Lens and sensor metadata
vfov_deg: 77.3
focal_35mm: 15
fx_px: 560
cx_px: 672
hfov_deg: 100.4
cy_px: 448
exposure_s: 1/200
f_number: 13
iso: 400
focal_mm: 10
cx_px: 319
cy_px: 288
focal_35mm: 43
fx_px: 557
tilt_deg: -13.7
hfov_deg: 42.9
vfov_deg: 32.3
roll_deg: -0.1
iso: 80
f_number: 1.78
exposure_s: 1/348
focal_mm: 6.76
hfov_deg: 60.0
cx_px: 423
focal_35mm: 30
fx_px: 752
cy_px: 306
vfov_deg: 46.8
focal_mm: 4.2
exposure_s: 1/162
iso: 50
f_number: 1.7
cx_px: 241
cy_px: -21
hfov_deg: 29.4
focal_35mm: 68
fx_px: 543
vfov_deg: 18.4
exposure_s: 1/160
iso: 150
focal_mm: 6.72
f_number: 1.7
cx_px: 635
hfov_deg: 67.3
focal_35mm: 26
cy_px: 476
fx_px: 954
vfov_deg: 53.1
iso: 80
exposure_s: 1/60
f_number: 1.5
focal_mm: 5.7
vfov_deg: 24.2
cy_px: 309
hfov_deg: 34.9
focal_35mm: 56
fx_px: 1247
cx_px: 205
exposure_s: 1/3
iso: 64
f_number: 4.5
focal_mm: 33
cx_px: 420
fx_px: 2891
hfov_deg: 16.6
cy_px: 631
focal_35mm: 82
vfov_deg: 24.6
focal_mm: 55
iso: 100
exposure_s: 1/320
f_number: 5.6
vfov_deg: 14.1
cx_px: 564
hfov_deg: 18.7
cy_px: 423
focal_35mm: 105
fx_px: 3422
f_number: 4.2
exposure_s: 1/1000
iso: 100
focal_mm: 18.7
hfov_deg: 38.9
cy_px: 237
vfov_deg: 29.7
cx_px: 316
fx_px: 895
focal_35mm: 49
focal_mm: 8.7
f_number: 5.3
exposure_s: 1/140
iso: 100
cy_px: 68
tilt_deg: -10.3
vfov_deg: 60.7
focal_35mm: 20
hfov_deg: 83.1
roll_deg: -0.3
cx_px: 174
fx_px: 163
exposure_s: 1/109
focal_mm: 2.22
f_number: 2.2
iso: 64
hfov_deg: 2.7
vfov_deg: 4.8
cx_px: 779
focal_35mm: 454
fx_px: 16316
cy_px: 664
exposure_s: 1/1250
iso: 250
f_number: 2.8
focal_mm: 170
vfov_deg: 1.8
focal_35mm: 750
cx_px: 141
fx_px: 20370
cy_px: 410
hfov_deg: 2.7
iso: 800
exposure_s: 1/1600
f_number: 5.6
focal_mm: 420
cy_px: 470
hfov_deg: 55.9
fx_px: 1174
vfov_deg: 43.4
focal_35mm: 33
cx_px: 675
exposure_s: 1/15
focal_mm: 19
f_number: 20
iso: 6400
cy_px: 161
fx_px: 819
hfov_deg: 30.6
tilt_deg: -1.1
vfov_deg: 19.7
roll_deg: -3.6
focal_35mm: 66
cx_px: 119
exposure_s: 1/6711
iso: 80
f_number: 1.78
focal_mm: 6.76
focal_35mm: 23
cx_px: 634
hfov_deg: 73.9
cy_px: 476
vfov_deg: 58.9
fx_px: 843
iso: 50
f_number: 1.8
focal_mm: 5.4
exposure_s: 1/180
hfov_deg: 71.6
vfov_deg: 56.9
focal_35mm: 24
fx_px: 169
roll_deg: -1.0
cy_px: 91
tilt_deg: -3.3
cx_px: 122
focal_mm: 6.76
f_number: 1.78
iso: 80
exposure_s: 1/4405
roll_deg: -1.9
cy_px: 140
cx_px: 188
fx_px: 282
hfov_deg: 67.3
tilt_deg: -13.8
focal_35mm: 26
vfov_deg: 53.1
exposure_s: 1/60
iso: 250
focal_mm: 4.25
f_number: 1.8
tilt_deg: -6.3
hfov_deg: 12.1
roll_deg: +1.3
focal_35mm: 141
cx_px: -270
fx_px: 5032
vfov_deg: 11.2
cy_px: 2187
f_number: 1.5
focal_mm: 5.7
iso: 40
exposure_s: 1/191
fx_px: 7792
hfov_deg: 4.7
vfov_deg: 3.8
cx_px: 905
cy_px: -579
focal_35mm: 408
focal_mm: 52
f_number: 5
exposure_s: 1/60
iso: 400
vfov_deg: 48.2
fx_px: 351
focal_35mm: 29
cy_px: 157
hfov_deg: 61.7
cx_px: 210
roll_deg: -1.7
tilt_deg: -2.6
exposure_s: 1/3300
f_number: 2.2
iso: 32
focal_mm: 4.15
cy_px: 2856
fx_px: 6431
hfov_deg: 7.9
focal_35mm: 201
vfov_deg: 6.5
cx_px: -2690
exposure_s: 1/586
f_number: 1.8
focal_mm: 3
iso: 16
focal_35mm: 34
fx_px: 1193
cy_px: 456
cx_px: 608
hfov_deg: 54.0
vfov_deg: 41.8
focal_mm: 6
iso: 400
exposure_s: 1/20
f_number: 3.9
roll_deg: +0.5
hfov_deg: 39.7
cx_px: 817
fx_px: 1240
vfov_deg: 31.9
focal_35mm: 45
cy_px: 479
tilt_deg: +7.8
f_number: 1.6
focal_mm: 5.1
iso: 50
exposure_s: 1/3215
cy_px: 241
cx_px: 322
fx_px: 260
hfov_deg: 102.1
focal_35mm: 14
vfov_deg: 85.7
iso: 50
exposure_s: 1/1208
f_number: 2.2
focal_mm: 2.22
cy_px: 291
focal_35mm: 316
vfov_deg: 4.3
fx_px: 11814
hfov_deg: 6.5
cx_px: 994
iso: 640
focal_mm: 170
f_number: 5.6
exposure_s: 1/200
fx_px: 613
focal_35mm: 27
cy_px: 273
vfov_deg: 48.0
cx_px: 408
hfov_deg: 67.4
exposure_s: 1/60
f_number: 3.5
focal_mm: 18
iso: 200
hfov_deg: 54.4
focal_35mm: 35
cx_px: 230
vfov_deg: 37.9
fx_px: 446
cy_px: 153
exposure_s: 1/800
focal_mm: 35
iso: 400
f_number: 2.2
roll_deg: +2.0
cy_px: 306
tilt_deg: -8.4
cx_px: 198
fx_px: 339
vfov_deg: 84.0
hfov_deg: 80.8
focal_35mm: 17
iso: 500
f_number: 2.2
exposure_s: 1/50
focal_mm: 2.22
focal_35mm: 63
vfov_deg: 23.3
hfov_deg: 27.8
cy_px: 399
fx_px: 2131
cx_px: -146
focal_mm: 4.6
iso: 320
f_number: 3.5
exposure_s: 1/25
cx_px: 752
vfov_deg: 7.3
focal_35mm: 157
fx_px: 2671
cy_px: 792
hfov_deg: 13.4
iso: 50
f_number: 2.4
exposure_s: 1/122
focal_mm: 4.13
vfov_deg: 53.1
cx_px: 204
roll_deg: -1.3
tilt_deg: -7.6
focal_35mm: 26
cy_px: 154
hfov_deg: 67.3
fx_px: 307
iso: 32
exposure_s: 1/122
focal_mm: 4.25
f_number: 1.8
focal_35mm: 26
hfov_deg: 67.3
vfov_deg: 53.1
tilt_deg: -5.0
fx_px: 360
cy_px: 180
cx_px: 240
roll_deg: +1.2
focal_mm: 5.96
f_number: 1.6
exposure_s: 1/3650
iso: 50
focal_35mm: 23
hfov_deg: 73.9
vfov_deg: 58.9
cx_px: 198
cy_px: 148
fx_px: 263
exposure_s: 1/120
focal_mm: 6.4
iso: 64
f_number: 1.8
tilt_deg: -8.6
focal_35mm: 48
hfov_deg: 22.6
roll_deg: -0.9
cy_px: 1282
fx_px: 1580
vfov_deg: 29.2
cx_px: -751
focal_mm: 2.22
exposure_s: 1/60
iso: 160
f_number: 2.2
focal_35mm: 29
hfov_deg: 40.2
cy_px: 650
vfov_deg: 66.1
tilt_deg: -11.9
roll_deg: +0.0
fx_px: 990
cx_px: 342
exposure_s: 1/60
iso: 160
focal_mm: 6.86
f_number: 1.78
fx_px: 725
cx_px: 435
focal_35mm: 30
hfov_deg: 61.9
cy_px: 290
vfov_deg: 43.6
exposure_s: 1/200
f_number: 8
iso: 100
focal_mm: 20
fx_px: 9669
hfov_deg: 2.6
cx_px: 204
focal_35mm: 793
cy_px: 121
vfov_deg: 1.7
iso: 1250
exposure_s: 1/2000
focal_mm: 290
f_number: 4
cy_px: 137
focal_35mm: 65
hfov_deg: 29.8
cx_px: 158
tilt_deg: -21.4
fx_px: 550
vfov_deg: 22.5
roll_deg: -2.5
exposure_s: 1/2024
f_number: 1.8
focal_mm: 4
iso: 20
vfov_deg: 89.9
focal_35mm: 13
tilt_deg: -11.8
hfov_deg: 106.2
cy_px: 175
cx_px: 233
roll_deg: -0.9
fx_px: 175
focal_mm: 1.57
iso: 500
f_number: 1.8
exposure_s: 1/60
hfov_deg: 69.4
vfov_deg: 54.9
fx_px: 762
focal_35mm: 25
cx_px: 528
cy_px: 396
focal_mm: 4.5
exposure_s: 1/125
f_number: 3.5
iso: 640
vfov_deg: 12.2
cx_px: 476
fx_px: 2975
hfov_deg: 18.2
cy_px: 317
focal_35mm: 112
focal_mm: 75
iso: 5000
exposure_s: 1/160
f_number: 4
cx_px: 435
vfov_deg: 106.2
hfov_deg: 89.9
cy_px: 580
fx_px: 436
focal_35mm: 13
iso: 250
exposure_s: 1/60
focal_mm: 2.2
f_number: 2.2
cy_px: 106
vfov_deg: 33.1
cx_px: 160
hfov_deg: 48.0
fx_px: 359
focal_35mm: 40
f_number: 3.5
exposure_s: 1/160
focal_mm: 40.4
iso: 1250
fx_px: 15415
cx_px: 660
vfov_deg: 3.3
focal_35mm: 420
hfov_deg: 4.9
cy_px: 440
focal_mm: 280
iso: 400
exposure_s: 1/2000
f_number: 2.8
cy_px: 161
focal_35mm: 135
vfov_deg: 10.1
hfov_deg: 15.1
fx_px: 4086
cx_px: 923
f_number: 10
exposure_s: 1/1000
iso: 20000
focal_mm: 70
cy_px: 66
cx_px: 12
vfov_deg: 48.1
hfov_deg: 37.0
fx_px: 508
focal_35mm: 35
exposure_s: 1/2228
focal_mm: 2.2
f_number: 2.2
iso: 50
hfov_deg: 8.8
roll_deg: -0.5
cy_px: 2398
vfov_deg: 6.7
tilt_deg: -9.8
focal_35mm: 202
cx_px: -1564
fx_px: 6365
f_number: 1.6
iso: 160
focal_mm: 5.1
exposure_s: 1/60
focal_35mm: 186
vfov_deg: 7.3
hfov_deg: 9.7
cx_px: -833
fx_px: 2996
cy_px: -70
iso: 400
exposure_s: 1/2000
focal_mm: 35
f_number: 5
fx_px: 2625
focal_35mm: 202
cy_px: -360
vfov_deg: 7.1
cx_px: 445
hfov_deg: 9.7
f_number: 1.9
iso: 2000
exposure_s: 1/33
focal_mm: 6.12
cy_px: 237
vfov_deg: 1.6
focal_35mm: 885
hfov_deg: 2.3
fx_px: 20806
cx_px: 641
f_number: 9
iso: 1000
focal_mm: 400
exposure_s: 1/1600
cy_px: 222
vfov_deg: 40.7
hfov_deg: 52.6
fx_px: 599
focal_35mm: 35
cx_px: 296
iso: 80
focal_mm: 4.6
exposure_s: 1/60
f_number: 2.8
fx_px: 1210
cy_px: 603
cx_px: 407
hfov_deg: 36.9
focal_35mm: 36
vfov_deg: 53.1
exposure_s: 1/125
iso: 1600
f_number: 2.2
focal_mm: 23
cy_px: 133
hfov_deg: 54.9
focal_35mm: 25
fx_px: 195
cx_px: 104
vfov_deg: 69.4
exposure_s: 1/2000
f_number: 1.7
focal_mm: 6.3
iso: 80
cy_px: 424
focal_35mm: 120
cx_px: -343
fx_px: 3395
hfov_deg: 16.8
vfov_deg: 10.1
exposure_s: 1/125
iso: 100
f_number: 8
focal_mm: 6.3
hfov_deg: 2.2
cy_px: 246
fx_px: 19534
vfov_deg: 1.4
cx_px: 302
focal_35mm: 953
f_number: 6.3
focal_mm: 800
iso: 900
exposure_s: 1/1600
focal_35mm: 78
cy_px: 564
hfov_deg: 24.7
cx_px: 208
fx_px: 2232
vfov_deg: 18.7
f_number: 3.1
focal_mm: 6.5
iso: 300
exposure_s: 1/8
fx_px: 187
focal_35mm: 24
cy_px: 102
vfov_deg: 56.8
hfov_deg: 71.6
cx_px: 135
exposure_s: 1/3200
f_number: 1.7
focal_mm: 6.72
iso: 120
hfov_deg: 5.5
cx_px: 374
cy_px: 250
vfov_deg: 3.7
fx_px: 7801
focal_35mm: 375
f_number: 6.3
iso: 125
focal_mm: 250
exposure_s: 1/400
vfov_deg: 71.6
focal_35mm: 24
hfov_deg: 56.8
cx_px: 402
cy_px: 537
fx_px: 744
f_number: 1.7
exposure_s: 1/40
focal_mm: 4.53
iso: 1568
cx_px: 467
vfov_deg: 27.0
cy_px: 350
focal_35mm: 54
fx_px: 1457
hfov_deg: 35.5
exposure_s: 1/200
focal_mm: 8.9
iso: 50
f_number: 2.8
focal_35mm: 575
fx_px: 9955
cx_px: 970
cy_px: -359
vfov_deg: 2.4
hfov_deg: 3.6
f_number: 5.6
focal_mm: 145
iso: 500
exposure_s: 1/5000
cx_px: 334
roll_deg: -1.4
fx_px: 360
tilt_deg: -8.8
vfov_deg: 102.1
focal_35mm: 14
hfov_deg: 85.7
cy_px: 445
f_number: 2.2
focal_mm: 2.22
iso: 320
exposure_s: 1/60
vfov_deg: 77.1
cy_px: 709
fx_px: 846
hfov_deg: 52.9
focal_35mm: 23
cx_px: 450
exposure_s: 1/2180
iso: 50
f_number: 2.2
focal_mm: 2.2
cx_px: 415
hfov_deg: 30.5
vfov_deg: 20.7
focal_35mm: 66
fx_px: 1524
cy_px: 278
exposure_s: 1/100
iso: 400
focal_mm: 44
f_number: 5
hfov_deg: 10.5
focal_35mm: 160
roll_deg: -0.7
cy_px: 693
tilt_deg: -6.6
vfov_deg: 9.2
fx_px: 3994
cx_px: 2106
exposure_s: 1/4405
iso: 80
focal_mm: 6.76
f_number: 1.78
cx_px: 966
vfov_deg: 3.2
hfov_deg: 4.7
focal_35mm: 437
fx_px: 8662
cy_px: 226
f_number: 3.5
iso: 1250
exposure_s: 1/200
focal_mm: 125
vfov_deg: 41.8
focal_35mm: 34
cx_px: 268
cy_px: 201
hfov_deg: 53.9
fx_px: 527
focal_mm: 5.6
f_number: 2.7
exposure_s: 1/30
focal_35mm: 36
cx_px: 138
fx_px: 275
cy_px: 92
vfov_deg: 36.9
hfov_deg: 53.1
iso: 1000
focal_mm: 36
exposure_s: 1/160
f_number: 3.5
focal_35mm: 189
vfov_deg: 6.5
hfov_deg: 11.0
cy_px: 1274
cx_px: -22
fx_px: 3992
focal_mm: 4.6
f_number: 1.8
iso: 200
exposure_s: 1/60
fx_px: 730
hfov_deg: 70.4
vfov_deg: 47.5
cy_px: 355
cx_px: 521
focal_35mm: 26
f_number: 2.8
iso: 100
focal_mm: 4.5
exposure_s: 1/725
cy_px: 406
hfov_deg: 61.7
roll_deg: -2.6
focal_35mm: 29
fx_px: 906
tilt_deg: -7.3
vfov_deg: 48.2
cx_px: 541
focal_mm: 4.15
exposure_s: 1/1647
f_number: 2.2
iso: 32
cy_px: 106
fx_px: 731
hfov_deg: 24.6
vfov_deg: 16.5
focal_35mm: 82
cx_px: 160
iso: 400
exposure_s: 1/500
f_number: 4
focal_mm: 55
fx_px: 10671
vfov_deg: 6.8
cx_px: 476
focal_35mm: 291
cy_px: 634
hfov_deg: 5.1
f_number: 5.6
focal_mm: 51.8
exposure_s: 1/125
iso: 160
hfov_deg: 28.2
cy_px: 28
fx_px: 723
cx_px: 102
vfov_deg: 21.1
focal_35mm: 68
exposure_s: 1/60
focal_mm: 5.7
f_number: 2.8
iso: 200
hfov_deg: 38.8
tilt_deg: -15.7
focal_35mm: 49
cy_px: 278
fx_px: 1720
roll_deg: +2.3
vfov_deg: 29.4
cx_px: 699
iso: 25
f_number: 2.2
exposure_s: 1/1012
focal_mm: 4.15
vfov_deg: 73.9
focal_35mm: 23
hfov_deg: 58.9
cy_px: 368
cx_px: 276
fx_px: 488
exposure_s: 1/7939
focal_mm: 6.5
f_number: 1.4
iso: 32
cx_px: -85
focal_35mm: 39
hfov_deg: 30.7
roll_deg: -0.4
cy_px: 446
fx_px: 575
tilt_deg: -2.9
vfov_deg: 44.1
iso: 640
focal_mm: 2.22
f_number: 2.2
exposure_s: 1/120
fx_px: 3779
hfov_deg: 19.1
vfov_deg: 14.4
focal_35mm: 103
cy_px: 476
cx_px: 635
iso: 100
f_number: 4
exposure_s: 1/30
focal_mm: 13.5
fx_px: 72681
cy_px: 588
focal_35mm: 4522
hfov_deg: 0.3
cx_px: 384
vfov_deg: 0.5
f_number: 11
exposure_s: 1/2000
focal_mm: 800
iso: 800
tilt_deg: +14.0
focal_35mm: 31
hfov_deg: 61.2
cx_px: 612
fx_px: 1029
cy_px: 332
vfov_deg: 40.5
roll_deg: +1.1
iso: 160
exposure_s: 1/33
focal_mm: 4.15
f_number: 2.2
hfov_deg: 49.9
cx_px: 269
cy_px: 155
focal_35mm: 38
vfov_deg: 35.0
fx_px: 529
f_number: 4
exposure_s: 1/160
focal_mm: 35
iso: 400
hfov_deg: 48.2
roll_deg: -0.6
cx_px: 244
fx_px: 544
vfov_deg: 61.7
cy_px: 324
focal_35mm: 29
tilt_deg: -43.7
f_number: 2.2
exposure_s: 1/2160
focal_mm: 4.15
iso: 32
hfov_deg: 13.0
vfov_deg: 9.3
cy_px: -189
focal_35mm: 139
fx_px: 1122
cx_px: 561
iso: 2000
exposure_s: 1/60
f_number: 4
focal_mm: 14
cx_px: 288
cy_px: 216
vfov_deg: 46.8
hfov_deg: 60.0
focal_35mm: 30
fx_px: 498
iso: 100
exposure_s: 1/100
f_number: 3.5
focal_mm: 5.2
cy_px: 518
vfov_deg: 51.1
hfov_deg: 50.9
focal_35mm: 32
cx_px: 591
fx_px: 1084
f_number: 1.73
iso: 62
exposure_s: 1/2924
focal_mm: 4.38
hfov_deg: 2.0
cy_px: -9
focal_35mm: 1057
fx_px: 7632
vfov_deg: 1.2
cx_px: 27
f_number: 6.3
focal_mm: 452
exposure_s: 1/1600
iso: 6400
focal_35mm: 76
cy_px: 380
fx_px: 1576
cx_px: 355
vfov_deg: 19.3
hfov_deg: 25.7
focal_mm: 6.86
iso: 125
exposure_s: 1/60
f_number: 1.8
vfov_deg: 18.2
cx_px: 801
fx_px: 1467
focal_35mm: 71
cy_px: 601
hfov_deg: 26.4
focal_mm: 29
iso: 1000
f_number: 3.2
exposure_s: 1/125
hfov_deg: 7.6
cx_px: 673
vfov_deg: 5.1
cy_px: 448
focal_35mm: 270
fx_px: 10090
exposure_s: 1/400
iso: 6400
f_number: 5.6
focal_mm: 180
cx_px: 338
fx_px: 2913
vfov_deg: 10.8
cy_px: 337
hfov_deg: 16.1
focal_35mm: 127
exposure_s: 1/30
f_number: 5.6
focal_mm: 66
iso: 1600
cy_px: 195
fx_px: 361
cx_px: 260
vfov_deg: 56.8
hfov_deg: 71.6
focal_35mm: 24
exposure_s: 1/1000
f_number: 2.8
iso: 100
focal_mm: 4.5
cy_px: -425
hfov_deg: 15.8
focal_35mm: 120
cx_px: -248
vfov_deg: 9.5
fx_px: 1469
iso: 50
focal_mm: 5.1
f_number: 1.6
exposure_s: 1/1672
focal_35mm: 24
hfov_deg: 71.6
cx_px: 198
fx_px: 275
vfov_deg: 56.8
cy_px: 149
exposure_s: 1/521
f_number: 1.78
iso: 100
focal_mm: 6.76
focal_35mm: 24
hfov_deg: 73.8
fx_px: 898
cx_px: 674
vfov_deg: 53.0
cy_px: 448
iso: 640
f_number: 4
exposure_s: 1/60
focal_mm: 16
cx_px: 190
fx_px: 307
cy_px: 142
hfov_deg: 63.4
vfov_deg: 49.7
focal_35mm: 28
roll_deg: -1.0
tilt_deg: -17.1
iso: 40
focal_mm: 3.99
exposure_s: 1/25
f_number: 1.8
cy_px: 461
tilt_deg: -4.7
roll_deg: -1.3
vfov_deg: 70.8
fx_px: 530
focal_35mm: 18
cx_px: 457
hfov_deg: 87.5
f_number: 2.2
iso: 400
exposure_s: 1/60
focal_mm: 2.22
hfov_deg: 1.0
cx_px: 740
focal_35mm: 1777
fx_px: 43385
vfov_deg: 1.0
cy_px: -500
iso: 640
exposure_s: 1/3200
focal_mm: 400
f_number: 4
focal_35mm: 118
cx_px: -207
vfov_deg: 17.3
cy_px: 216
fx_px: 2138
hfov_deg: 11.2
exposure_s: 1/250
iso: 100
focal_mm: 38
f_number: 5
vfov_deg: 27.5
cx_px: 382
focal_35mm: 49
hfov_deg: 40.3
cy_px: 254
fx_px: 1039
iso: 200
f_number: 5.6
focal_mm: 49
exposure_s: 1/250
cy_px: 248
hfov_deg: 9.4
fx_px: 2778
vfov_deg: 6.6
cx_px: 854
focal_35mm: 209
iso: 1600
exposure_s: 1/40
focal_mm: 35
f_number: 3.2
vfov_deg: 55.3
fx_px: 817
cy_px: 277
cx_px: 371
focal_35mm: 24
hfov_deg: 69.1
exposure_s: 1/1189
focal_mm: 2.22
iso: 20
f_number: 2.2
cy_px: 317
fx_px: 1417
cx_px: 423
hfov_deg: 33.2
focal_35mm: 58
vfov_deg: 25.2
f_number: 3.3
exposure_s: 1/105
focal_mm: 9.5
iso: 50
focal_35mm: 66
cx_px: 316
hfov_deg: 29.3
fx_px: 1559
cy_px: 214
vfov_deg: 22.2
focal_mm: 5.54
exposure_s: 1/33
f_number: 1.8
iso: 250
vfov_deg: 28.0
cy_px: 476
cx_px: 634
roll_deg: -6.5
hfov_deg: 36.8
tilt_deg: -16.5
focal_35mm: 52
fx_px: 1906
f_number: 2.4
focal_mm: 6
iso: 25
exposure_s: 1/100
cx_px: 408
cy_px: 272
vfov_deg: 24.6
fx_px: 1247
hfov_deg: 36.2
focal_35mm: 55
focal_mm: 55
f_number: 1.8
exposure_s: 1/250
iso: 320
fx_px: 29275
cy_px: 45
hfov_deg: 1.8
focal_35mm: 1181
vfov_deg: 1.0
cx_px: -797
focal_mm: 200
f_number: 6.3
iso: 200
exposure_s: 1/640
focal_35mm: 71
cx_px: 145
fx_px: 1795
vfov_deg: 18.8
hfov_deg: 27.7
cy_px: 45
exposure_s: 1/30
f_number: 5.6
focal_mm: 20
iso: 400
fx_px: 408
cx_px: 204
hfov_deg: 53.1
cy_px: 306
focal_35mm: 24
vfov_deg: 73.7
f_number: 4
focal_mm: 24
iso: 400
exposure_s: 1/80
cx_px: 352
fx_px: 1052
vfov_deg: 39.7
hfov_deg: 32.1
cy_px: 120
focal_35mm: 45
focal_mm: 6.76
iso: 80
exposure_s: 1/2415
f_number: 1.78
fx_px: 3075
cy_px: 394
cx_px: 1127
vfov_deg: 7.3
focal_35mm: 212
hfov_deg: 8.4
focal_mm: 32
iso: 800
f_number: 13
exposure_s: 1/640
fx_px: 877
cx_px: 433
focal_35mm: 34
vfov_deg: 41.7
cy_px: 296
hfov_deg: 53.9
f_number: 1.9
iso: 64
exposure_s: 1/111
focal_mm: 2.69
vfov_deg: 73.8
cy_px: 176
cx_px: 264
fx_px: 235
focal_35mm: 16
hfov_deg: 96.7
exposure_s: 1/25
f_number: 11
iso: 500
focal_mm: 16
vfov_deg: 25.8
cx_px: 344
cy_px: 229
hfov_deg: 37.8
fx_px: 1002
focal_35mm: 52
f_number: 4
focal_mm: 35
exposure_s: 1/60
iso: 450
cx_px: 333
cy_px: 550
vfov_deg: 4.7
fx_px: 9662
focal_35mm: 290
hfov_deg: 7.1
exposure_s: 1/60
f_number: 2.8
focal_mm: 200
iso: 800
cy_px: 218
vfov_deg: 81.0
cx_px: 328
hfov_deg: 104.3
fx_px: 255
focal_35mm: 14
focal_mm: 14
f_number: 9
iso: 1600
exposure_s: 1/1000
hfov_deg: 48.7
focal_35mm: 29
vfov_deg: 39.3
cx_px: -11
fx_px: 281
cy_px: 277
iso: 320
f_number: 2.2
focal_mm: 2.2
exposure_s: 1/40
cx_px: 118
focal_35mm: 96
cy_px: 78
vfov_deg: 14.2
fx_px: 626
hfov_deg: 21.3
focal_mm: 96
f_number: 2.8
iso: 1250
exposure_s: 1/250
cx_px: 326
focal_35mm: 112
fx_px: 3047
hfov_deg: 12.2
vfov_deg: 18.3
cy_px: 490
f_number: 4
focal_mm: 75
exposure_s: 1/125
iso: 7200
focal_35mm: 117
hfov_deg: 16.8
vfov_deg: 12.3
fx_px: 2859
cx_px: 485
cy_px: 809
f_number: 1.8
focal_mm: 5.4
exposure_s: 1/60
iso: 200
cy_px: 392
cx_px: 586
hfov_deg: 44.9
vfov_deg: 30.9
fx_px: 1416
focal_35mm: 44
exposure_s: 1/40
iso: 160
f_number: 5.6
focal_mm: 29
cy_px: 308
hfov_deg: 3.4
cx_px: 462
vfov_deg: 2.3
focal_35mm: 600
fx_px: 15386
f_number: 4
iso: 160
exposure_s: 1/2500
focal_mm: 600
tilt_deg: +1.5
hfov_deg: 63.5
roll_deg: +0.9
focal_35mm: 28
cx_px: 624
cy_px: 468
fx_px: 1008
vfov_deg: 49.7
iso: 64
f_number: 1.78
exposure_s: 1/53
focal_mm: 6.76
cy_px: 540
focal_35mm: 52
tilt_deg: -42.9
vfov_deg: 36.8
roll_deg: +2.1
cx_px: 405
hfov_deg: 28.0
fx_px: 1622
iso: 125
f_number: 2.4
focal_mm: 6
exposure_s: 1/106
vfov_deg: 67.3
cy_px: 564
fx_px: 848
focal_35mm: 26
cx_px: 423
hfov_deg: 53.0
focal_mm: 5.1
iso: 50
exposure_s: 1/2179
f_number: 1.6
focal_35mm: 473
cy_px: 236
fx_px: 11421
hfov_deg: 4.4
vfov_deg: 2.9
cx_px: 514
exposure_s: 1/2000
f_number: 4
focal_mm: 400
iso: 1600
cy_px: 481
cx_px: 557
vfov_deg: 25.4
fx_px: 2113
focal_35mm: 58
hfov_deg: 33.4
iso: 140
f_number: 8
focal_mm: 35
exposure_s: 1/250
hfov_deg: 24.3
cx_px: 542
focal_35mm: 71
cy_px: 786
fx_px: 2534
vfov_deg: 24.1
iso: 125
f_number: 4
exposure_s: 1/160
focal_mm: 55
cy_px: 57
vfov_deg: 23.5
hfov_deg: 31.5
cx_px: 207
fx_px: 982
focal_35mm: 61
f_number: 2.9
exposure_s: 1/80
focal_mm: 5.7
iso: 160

[WORK INSTRUCTION] Exactly the lines above from the one with "vfov_deg: 9.2" to the one with "exposure_s: 1/1012", both included, are to be quoted; leave the rest out.

[ANSWER SECTION]
vfov_deg: 9.2
fx_px: 3994
cx_px: 2106
exposure_s: 1/4405
iso: 80
focal_mm: 6.76
f_number: 1.78
cx_px: 966
vfov_deg: 3.2
hfov_deg: 4.7
focal_35mm: 437
fx_px: 8662
cy_px: 226
f_number: 3.5
iso: 1250
exposure_s: 1/200
focal_mm: 125
vfov_deg: 41.8
focal_35mm: 34
cx_px: 268
cy_px: 201
hfov_deg: 53.9
fx_px: 527
focal_mm: 5.6
f_number: 2.7
exposure_s: 1/30
focal_35mm: 36
cx_px: 138
fx_px: 275
cy_px: 92
vfov_deg: 36.9
hfov_deg: 53.1
iso: 1000
focal_mm: 36
exposure_s: 1/160
f_number: 3.5
focal_35mm: 189
vfov_deg: 6.5
hfov_deg: 11.0
cy_px: 1274
cx_px: -22
fx_px: 3992
focal_mm: 4.6
f_number: 1.8
iso: 200
exposure_s: 1/60
fx_px: 730
hfov_deg: 70.4
vfov_deg: 47.5
cy_px: 355
cx_px: 521
focal_35mm: 26
f_number: 2.8
iso: 100
focal_mm: 4.5
exposure_s: 1/725
cy_px: 406
hfov_deg: 61.7
roll_deg: -2.6
focal_35mm: 29
fx_px: 906
tilt_deg: -7.3
vfov_deg: 48.2
cx_px: 541
focal_mm: 4.15
exposure_s: 1/1647
f_number: 2.2
iso: 32
cy_px: 106
fx_px: 731
hfov_deg: 24.6
vfov_deg: 16.5
focal_35mm: 82
cx_px: 160
iso: 400
exposure_s: 1/500
f_number: 4
focal_mm: 55
fx_px: 10671
vfov_deg: 6.8
cx_px: 476
focal_35mm: 291
cy_px: 634
hfov_deg: 5.1
f_number: 5.6
focal_mm: 51.8
exposure_s: 1/125
iso: 160
hfov_deg: 28.2
cy_px: 28
fx_px: 723
cx_px: 102
vfov_deg: 21.1
focal_35mm: 68
exposure_s: 1/60
focal_mm: 5.7
f_number: 2.8
iso: 200
hfov_deg: 38.8
tilt_deg: -15.7
focal_35mm: 49
cy_px: 278
fx_px: 1720
roll_deg: +2.3
vfov_deg: 29.4
cx_px: 699
iso: 25
f_number: 2.2
exposure_s: 1/1012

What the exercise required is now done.